**Dataset excerpt:**

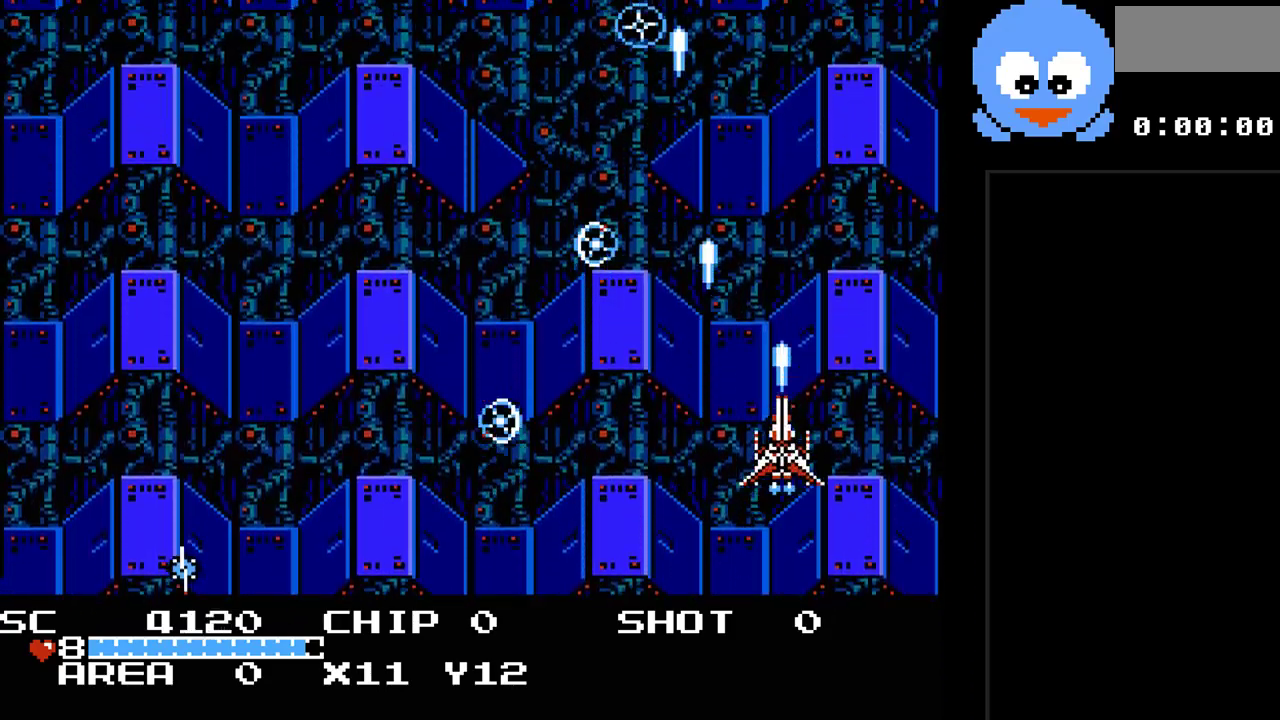
{"buttons": ["Y", "DPAD_LEFT"], "events": [[167, "DPAD_DOWN", "down"], [300, "DPAD_LEFT", "down"], [333, "DPAD_DOWN", "up"]]}
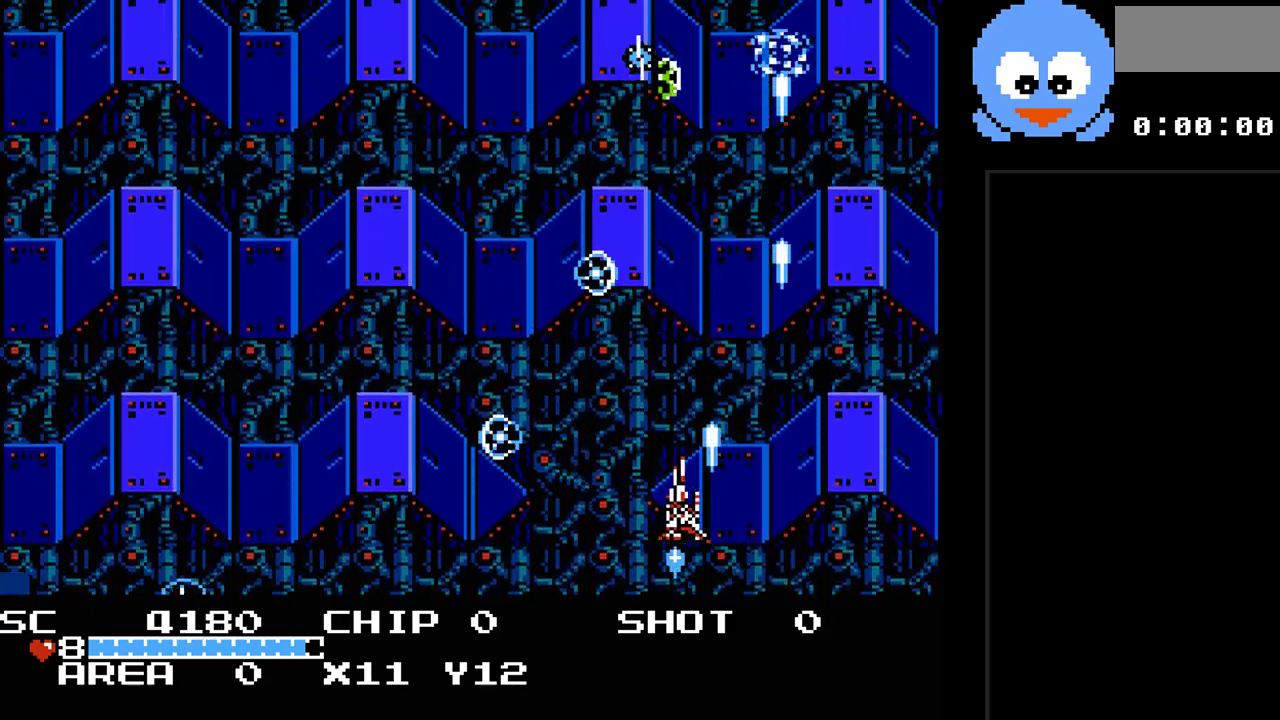
{"buttons": ["Y"], "events": [[17, "DPAD_DOWN", "down"], [17, "DPAD_LEFT", "up"], [83, "DPAD_RIGHT", "down"], [183, "DPAD_DOWN", "up"], [333, "DPAD_RIGHT", "up"]]}
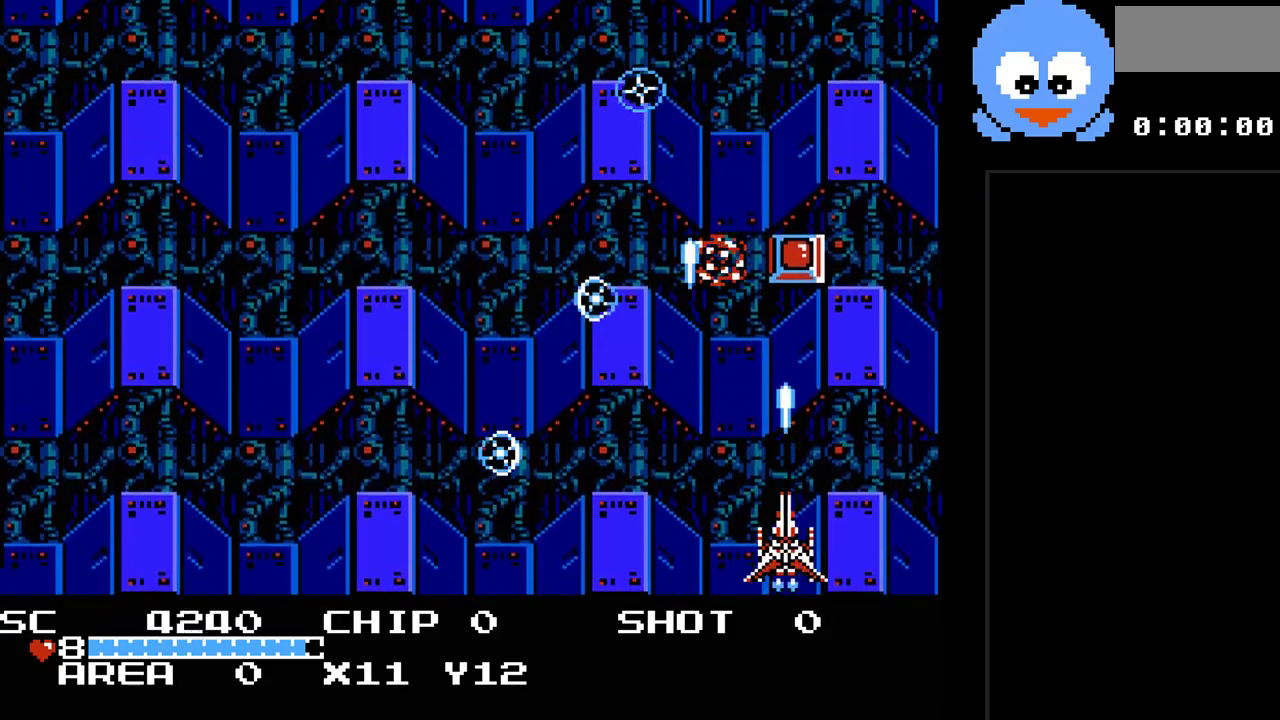
{"buttons": ["Y", "DPAD_DOWN"], "events": [[67, "DPAD_RIGHT", "down"], [100, "DPAD_RIGHT", "up"], [250, "DPAD_DOWN", "down"]]}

**Exercise instructions:** When you retype the data above, match every line exactly and leave the pictures behind.

**Answer to this exercise:**
{"buttons": ["Y", "DPAD_LEFT"], "events": [[167, "DPAD_DOWN", "down"], [300, "DPAD_LEFT", "down"], [333, "DPAD_DOWN", "up"]]}
{"buttons": ["Y"], "events": [[17, "DPAD_DOWN", "down"], [17, "DPAD_LEFT", "up"], [83, "DPAD_RIGHT", "down"], [183, "DPAD_DOWN", "up"], [333, "DPAD_RIGHT", "up"]]}
{"buttons": ["Y", "DPAD_DOWN"], "events": [[67, "DPAD_RIGHT", "down"], [100, "DPAD_RIGHT", "up"], [250, "DPAD_DOWN", "down"]]}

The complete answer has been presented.